I risultati delle ricerche internazionali degli ultimi anni hanno dimostrato quanto gli interventi psico-educativi e comportamentali precoci (prima dei 5 anni) possano essere efficaci in termini di buon recupero dei deficit cognitivi, comunicativi e sociali dei bambini con ASD soprattutto quando il bambino ha la possibilità di apprendere da tutti i contesti di vita, non solo durante la terapia. In tale senso è necessario che la scuola diventi il luogo di abilitazione e di educazione per i bambini con ASD, che sia il luogo delle “opportunità quotidiane” di apprendimento.

La proposta in 5 punti (vedi articolo) per favorire l’integrazione e l’inclusione scolastica degli alunni con disturbi dello spettro autistico, formalizzata dalla Direzione Scientifica e dagli oltre 900 partecipanti durante il Convegno, ha sottolineato i concetti chiave per raggiungere tale scopo: lotta contro il bullismo, organizzazione degli spazi, didattica, materiali e formazione degli insegnanti.

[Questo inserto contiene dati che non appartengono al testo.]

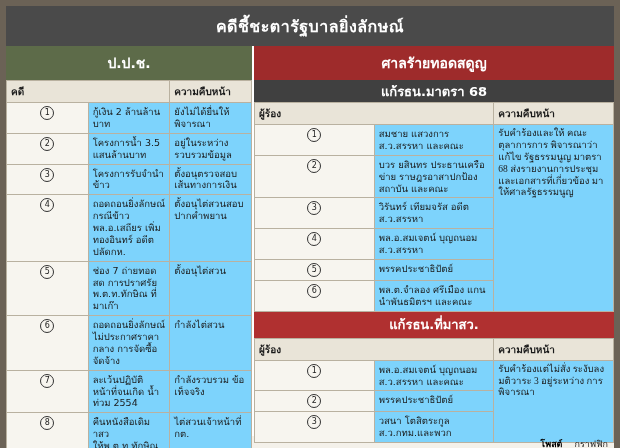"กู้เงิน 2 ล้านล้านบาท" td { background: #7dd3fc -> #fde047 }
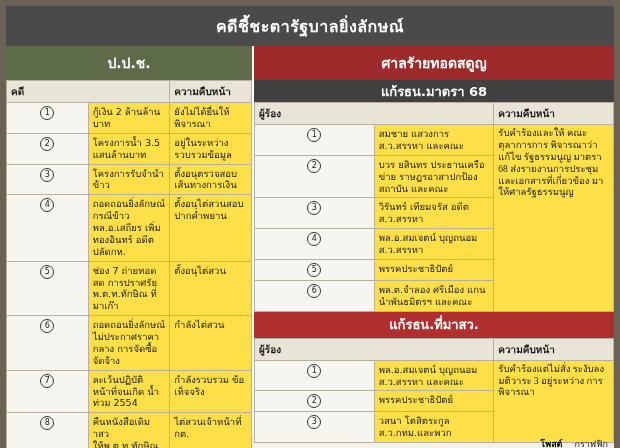"แก้รธน.ที่มาสว." .band-red3 { height: 26px -> 14px }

Non si è parlato solo di scuola dell’infanzia o primaria ma anche di scuola secondaria di primo e secondo grado con uno sguardo a ciò che sarà il futuro dei ragazzi con ASD, ovvero la vita adulta, il progetto di vita. Come sostenuto da Alessandro Carolli (Lavoratorio di Osservazione Diagnosi e Formazione dell’Università di Trento), l’obbiettivo finale della scuola secondaria di secondo grado è costruire un progetto di vita quindi lavorare sull’autonomia, sulla regolazione emotiva dei ragazzi con ASD. Attori importanti nella costruzione del progetto sono gli insegnanti per i quali sono previsti percorsi di formazione specifica per favorire l’inclusione ed accompagnare i ragazzi all’ingresso della vita adulta.

Il concetto trasversale a tutte le buone prassi presentate è stato quello di inclusione e integrazione scolastica: è emersa la necessità di cominciare a sradicare la didattica frontale della scuola italiana a favore di una didattica costruttiva.

Gli interrogativi che rimangono aperti riguardano il significato di inclusione e di integrazione scolastica di cui si dovrebbero trovare delle linee di condotta comuni attraverso un lavoro di rete, come suggerisce l’esperienza dello Sportello Provinciale Autismo di Vicenza. Il progetto, presentato da Claudia Munaro (Ufficio Scolastico Territoriale XIII Vicenza) è approdato alla formalizzazione di un Protocollo di Intesa che indica le linee di condotta univoche per l’inclusione scolastica (www.autismovicenza.it). Questo è un esempio paradigmatico per le atre realtà nazionali di come si possa utilizzare meglio la realtà scolastica.